__Work to complete__.
Can you copy the passage below about a night at a bar, word for word and in full?

__Exercise text__.

□ □ □

Anyway, he hooked on to JAB and they talked most of the time. This guy was a lost caused who in some ways needed some serious counseling. I pretty much talked to other people at the bar. I kinda hooked on to this other guy, not sexually but conversation wise.

JAB and I have been looking to expand our friendship base. Because of something that I really don't want to get into right now. We have lost our best friends in Atlanta. So we're now trying to do find other people to be friends with. Hopefully a gay couple. Well in my eyes this was the guy. He was about our age and seemed normal. Well after JAB stopped being friends with the sad guy and he left, we started talking to this guy. I'm not sure how the subject came up but we started talking about porn. JAB said that we didn't watch porn, which we don't. Well this guy said that he and his partner do. Well JAB became very offended by that and pretty much told him that he didn't see why this guy and his partner needed porn. I know that JAB was a little drunk but it just showed me again how JAB can be such a jerk sometimes. It wasn't our place to judge this guy.

□ □ □

__Data to examine__.
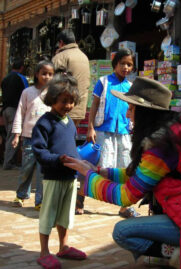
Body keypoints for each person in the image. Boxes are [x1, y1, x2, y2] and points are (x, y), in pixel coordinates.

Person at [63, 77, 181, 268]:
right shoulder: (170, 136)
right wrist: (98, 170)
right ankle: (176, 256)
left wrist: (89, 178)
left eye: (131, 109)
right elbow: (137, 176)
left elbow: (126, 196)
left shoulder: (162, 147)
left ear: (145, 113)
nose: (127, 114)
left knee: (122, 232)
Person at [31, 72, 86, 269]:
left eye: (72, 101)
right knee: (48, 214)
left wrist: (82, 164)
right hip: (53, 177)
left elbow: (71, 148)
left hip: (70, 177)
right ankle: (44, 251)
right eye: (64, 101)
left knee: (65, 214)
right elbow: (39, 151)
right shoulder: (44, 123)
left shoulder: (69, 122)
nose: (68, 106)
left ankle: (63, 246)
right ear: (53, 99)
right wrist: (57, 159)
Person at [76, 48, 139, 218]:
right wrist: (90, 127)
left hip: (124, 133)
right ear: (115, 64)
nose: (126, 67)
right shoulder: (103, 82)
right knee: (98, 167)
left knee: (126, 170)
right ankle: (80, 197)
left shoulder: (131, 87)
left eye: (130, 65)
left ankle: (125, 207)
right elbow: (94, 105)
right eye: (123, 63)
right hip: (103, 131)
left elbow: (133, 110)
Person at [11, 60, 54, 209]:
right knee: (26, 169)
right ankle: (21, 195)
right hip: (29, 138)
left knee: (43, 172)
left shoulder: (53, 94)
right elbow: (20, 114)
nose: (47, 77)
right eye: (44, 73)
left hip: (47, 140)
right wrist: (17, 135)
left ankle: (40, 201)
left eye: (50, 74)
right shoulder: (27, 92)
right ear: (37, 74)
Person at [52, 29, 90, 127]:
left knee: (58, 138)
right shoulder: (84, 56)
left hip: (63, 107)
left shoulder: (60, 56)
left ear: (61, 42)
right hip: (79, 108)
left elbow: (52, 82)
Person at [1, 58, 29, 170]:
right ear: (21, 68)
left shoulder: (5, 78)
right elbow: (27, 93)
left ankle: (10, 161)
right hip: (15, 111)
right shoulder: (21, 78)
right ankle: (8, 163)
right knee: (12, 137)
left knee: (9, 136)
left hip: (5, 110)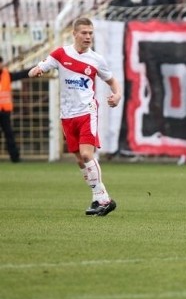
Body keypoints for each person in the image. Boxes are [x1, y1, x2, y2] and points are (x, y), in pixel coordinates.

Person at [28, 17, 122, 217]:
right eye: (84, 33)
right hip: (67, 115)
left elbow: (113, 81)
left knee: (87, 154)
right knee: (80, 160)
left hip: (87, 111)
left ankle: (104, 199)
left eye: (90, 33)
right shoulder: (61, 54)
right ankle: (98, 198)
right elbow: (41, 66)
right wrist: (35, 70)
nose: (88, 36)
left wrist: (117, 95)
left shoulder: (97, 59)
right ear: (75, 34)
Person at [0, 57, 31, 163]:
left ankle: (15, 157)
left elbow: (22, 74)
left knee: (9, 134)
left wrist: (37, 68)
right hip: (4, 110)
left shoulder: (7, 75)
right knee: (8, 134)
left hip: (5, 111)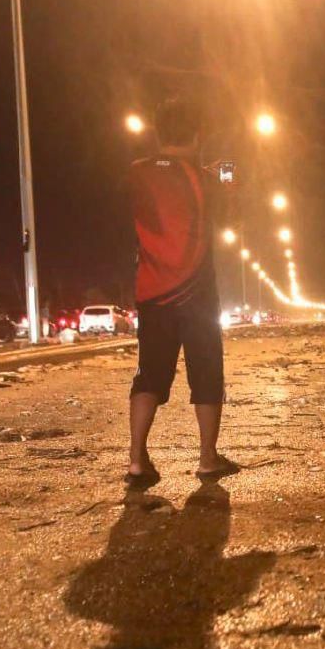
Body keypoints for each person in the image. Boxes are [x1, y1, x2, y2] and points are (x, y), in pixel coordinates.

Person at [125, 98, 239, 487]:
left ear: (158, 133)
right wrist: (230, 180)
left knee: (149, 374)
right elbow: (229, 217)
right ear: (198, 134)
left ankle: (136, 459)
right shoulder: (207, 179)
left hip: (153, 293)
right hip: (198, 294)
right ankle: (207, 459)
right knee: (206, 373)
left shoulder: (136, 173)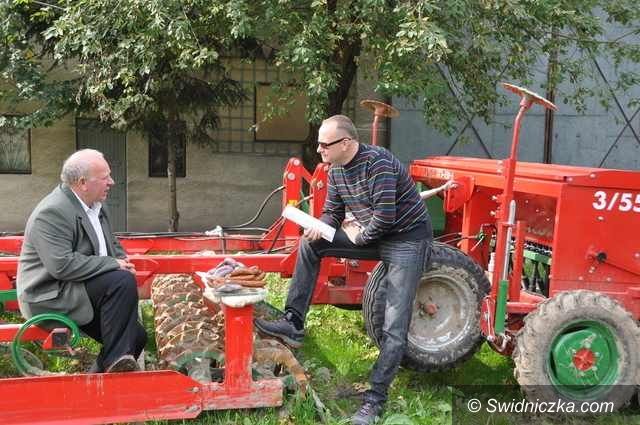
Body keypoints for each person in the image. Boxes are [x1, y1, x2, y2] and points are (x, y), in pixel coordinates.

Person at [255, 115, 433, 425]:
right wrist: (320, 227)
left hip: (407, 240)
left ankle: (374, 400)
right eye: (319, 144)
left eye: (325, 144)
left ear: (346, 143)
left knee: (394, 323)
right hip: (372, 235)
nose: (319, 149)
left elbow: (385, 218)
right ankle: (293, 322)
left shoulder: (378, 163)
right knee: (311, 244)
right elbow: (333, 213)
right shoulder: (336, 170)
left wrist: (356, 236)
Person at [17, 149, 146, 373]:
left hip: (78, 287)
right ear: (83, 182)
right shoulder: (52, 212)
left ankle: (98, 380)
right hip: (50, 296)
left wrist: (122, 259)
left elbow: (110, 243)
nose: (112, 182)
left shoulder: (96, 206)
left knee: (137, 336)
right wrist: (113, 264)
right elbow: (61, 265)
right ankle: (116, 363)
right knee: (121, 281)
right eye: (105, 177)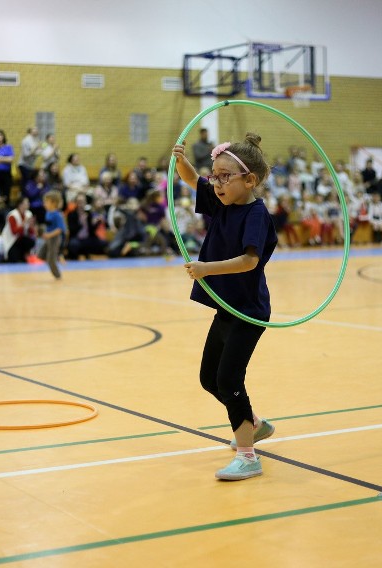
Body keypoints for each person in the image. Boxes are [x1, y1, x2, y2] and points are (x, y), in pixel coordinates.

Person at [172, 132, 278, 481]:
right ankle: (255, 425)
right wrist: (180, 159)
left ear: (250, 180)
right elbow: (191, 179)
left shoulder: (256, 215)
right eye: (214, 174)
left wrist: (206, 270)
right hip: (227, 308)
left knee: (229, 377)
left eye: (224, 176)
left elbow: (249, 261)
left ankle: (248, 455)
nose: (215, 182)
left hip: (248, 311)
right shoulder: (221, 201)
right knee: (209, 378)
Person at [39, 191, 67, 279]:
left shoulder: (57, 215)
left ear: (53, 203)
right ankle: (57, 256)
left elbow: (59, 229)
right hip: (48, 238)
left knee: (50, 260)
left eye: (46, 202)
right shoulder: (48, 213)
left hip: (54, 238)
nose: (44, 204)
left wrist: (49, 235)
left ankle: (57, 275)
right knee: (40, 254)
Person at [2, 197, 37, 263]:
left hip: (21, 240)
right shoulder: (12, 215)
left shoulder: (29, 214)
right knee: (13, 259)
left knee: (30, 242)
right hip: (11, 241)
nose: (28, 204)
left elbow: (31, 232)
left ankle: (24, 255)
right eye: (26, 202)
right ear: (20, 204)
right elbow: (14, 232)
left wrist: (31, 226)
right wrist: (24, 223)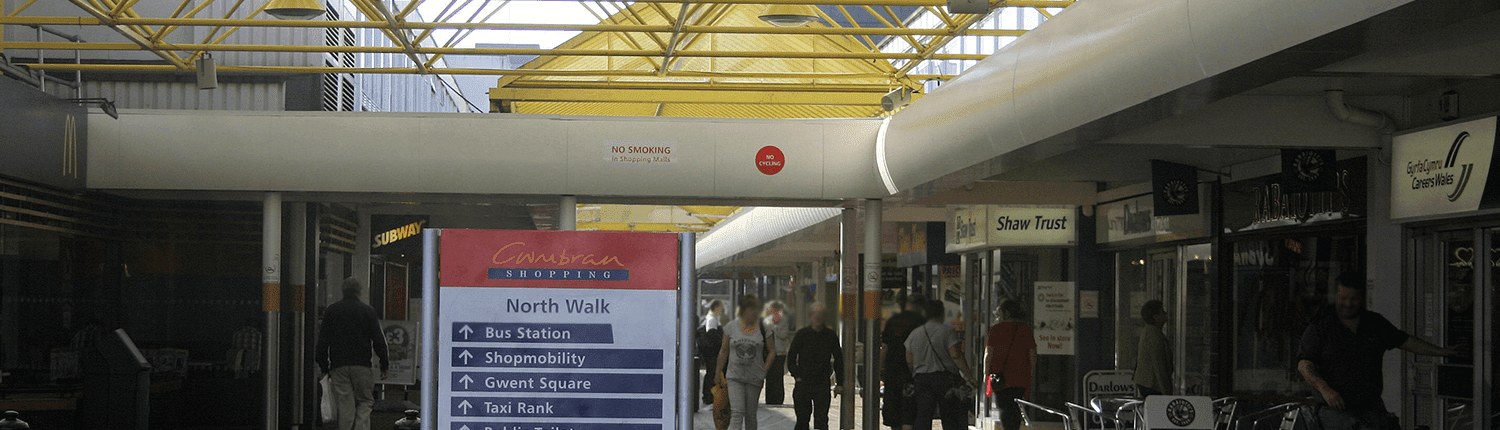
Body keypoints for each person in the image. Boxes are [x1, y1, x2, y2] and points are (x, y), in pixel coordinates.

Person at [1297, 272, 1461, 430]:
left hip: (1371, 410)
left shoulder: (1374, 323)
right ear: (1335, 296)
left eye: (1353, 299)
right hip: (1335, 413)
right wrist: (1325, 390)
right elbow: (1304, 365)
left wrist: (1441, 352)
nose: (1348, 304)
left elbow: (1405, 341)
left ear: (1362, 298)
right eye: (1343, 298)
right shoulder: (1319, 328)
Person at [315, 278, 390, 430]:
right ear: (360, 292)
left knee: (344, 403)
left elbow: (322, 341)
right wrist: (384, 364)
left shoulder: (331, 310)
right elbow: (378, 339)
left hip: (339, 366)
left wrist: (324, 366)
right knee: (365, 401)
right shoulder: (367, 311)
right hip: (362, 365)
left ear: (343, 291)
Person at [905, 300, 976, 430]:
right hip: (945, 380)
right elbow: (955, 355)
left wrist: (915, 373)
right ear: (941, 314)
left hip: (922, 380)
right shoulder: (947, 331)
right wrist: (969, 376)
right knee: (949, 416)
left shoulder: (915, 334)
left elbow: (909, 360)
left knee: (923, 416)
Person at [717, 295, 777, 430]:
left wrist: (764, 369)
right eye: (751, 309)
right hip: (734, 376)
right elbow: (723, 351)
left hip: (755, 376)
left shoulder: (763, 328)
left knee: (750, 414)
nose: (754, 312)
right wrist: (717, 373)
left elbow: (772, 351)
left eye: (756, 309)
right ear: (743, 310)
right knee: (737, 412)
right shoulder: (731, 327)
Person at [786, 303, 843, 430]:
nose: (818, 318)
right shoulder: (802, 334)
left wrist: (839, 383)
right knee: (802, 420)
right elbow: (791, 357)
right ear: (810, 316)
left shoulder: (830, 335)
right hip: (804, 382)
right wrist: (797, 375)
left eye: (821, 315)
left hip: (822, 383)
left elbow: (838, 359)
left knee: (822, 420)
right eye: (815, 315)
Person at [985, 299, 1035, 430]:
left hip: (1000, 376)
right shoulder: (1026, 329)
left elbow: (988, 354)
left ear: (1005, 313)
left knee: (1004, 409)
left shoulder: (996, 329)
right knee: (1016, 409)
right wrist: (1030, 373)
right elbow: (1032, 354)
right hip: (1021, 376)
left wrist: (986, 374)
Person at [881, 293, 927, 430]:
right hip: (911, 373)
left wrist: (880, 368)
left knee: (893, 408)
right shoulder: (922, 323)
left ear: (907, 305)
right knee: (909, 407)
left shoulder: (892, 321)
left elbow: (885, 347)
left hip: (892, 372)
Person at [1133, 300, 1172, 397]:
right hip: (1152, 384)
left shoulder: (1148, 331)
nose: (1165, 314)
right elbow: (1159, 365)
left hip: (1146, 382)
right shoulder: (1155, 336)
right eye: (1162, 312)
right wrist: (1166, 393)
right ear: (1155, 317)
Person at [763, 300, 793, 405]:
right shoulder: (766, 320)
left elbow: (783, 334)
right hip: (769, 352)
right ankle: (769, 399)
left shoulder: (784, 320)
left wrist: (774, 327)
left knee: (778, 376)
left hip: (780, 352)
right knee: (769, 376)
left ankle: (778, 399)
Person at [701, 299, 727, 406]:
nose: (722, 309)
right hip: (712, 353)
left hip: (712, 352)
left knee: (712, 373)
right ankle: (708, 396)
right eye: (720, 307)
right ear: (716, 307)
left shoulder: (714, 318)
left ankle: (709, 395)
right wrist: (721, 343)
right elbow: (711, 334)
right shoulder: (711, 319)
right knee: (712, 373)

□ □ □

__Answer to the problem__.
Anyway, he hooked on to JAB and they talked most of the time. This guy was a lost caused who in some ways needed some serious counseling. I pretty much talked to other people at the bar. I kinda hooked on to this other guy, not sexually but conversation wise.

JAB and I have been looking to expand our friendship base. Because of something that I really don't want to get into right now. We have lost our best friends in Atlanta. So we're now trying to do find other people to be friends with. Hopefully a gay couple. Well in my eyes this was the guy. He was about our age and seemed normal. Well after JAB stopped being friends with the sad guy and he left, we started talking to this guy. I'm not sure how the subject came up but we started talking about porn. JAB said that we didn't watch porn, which we don't. Well this guy said that he and his partner do. Well JAB became very offended by that and pretty much told him that he didn't see why this guy and his partner needed porn. I know that JAB was a little drunk but it just showed me again how JAB can be such a jerk sometimes. It wasn't our place to judge this guy.